| HN Mirror

Y	Hacker News new \| ask \| show \| jobs

by nknighthb 4561 days ago

Not in the general case. It's been a long time since x86 assembly developers could commonly beat a decent optimizing compiler.

The thing about compilers is that they're leveraging, even if imperfectly, the collective wisdom of their authors and of the companies who actually built the chips and have offered insight, advice, and sometimes even code. It's very probable they know more performance tricks than you do.

One problem is landmines in the ISA, such as instructions that look like they exist to be used, but are really traps implemented in suboptimal microcode for the unwary programmer who didn't look closely at their performance characteristics. Or certain sequences of instructions that might combine to do something ridiculously slow[1].
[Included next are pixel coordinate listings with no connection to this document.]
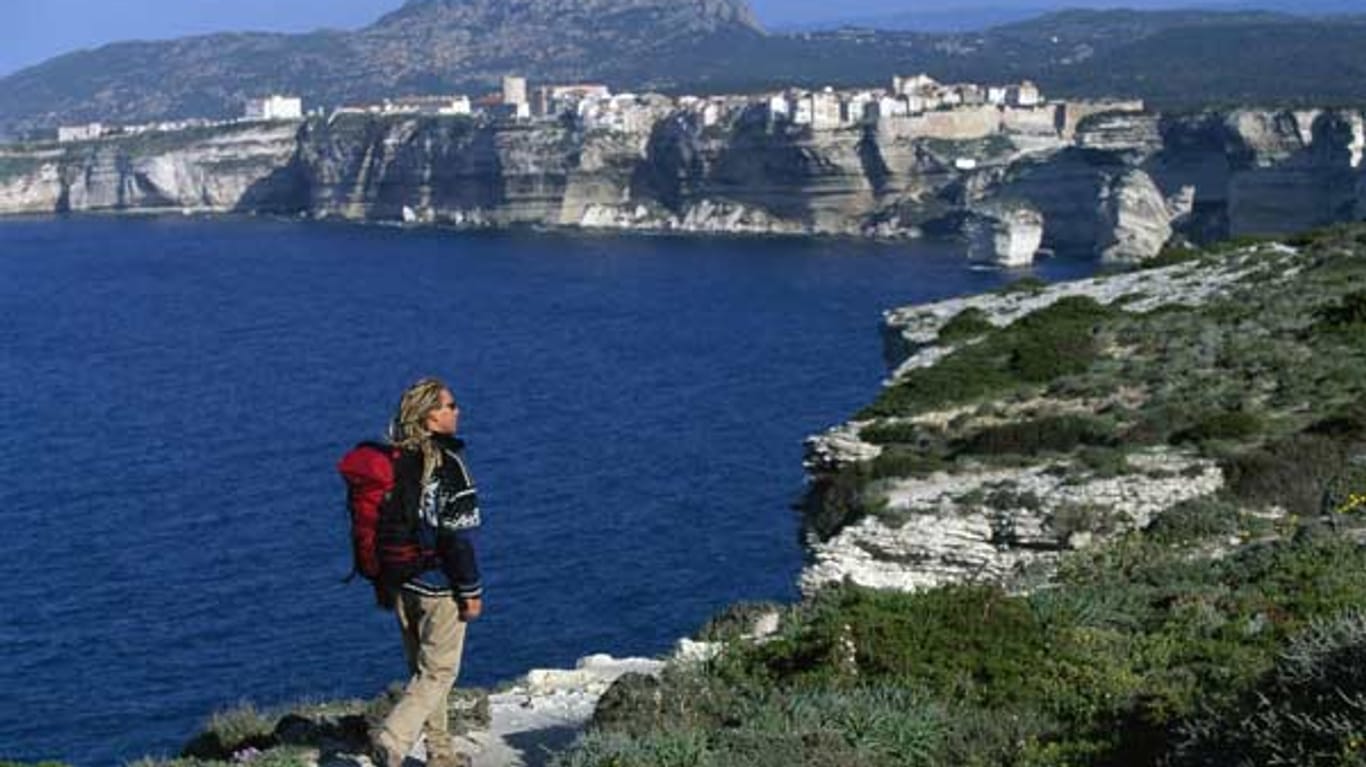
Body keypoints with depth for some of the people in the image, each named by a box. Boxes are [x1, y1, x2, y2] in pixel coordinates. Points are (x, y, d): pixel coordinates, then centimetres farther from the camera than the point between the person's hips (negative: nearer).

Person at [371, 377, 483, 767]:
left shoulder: (393, 460, 5)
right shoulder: (446, 464, -17)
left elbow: (376, 522, 11)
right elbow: (458, 534, -18)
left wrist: (382, 581, 19)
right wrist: (471, 590, -12)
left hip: (401, 584, 7)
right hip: (438, 585, -7)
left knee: (422, 669, 17)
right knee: (439, 671, 2)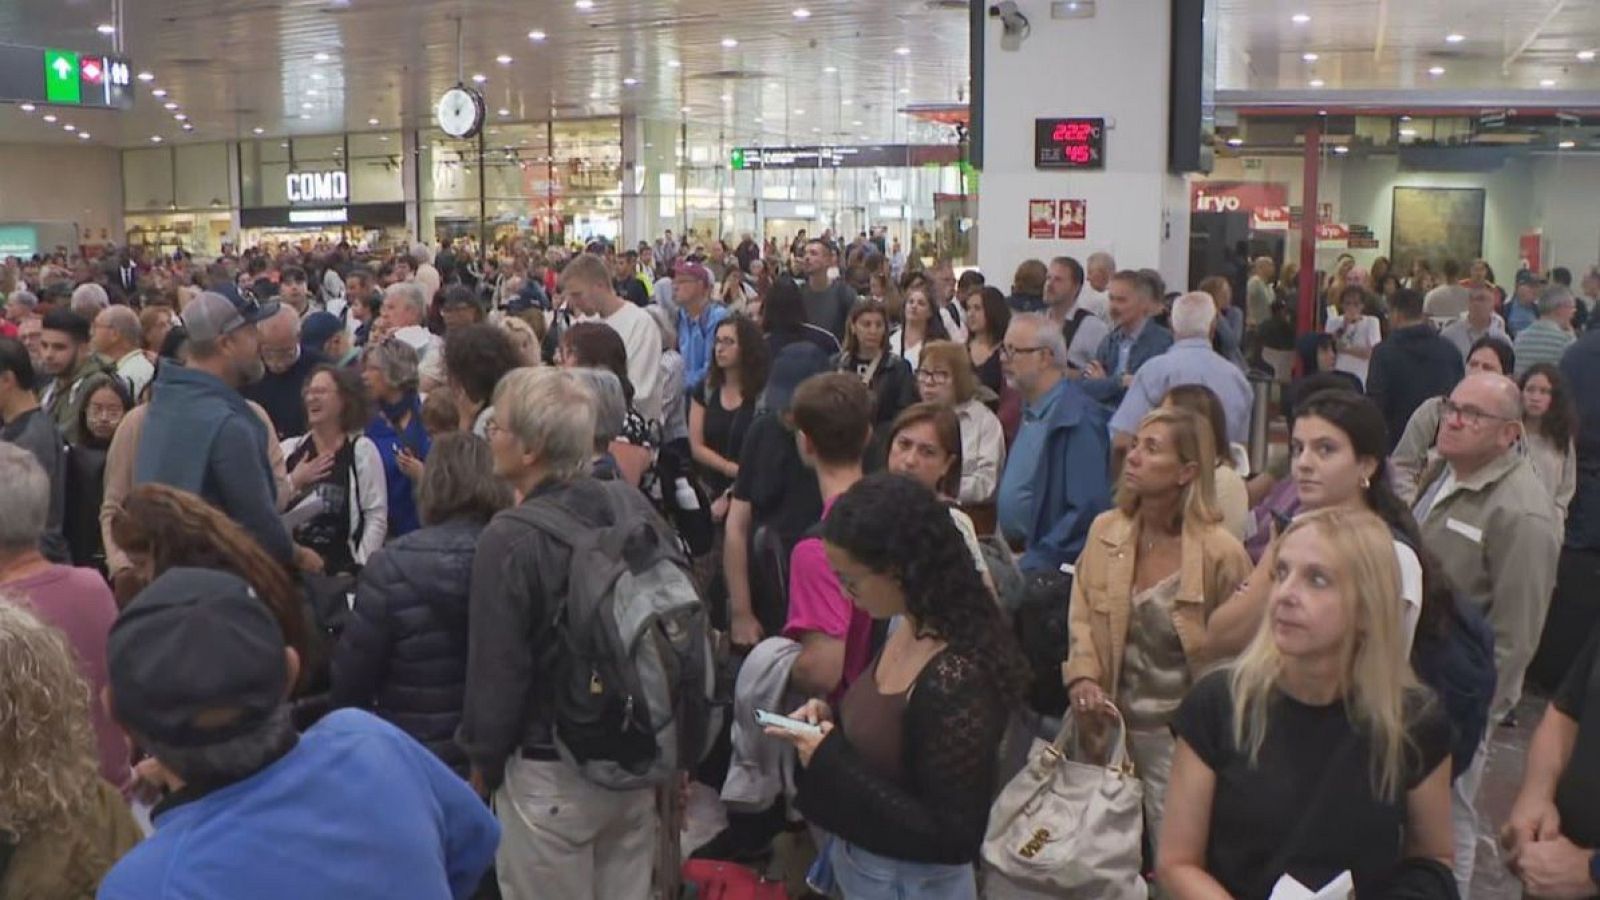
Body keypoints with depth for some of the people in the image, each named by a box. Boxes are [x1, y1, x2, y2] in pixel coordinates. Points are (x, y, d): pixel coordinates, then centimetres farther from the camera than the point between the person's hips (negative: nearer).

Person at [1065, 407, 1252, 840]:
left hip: (1179, 734, -4)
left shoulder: (1221, 552, -14)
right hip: (1111, 724, 5)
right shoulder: (1105, 531, 0)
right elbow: (1081, 614, 9)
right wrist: (1082, 675, -6)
These landmines vary by microarchitecture. An instruction that's incredibly slow on one line of x86 chips might be a wonder-drug on another. This both increases the probability that your code will hit a landmine on at least some CPUs, and gives you a possible "in": Compilers aren't going to optimize perfectly for every microarchitecture. If you know exactly what you're doing (or spend a hell of a lot of time on trial and error), you might be able to come up with optimal codepaths for specific chips that the compiler didn't.
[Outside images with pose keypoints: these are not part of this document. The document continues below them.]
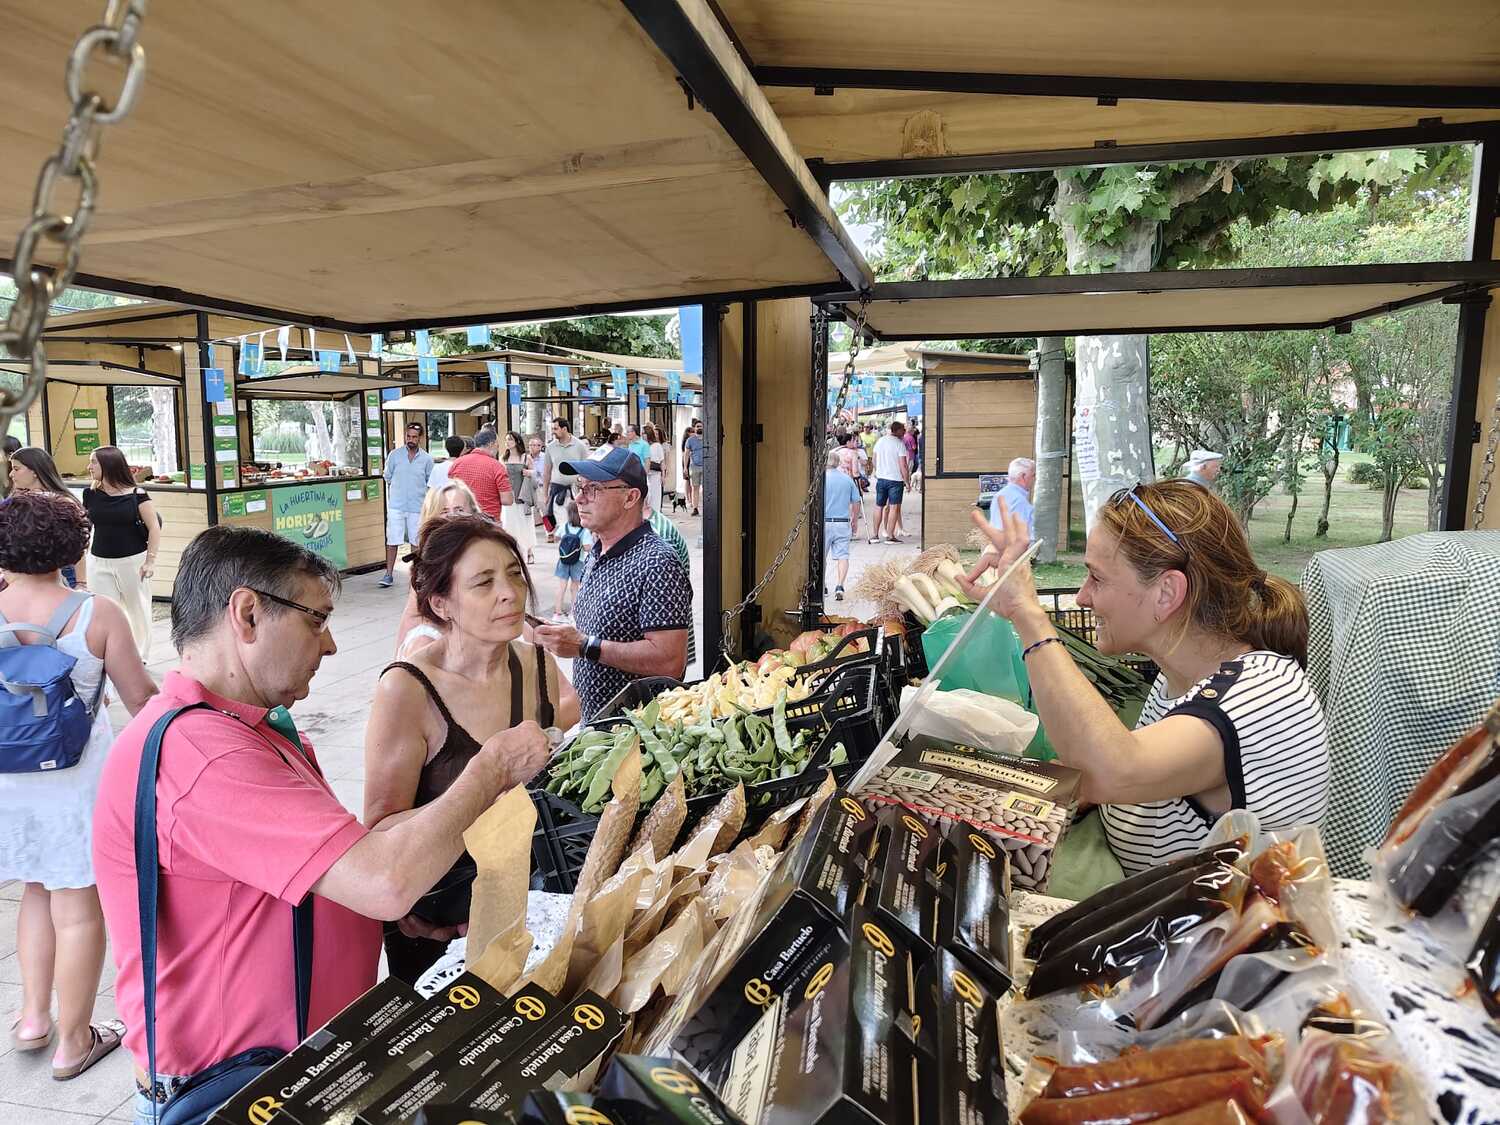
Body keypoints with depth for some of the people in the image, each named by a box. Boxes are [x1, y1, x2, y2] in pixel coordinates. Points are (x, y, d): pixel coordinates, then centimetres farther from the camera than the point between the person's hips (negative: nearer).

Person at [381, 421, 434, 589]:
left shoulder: (427, 459, 2)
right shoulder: (394, 455, 2)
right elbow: (388, 479, 11)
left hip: (417, 507, 0)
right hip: (396, 506, 0)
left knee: (416, 542, 8)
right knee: (392, 541, -2)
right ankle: (389, 574, 4)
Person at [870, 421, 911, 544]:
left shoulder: (880, 441, 7)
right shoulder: (900, 443, -10)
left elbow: (874, 460, 14)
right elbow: (903, 465, -12)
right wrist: (907, 481, -5)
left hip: (881, 478, 5)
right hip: (896, 479, -5)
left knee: (879, 506, 13)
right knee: (894, 507, -1)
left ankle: (874, 534, 15)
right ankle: (890, 536, -3)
By and large it's not worth it, though. Hand-tuned assembly still ends up in places, but increasingly rarely, and it's confined to small hot-spots. A particular algorithm or part of an algorithm gets re-implemented in assembly because the compiler just can't get it right.

[1] I could have sworn there was a story about this just recently, but I can't seem to find it. Something like a piece of code running way slower than anyone thought it should, until an AMD engineer piped up and said "Oh yeah, don't do that, it causes a pipeline flush." for reasons that were utterly non-obvious to anyone who didn't know the internals of the chip.